Thanks to your response.
No the job was not failed.
Just the mapping stats was less than 1% and it is unusual.
I did trimmed the adapters but still the results were the same.
The best guess is a read quality problem. This accession is from an very early GEO release using an older sequencing protocol translated by NCBI into Illumina fastq format. The GEO data were known to be difficult to work with (always, not just now).
- Run FastQC on the reads – largest flags to me are the highly variable quality scores, the low % when deduplicated, plus over 5% of the reads contain a single “overrepresented” sequence.
- I started up a BLASTN with that top “overrepresented” sequence as a query versus wgs. It is included in the shared history below and is still running.
- Web BLAT at UCSC didn’t produce any hits for that “overrepresented” sequence string versus human but that could be due to many reasons (splicing, length, not actually being human). I still totally agree that is worth trying in general.
- Consider checking how well QA worked for you: FastQC before/after QA for this accession and between all the accessions you are using from this source to decide if the data has enough quality and length to be useable.

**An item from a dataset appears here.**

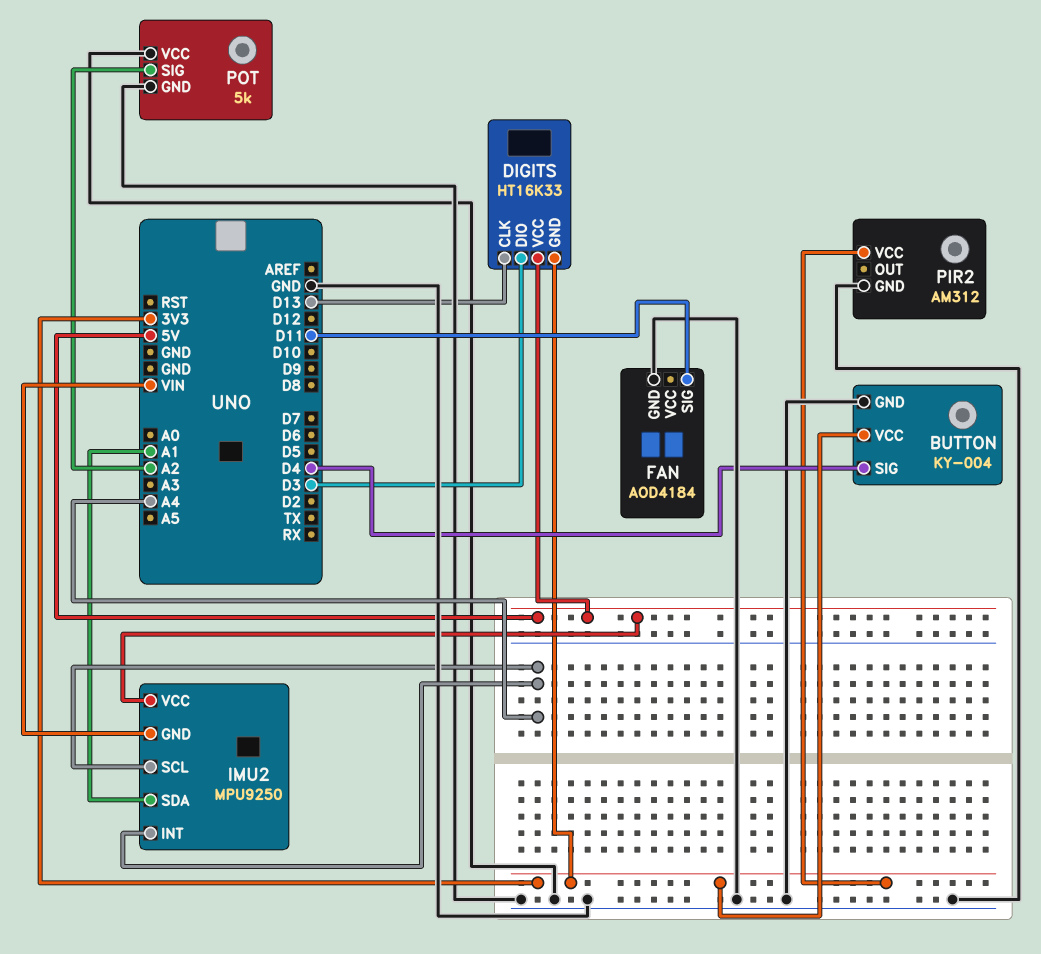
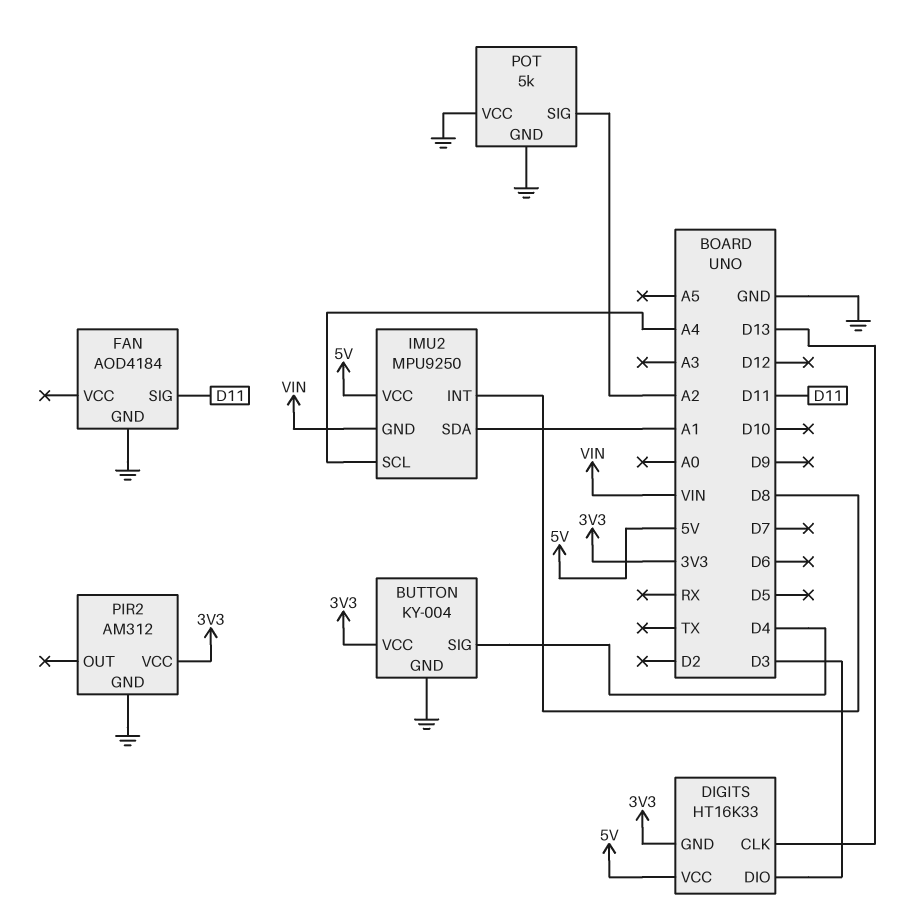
IMU2 pin INT: A4 -> D8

The fastq format does seem Ok.
- NCBI SRA will report back with slightly different fastq formats/read labels depending on how the data is retrieved.
- Several examples are in the test history below.
- Technically, if the @ and + identifier lines are the same per fastq record or if the @ line has content and the + doesn’t, the format should be interpreted correctly by tools.
- Problems have come up when those lines mismatch – but that isn’t how NCBI reports the read data anymore (was present in an older subset of submissions, and now those are standardized too).
Test history if interested: Galaxy | Accessible History | test SRR6700254
If the reads are not usable, there is not much that can be done other than exclude them.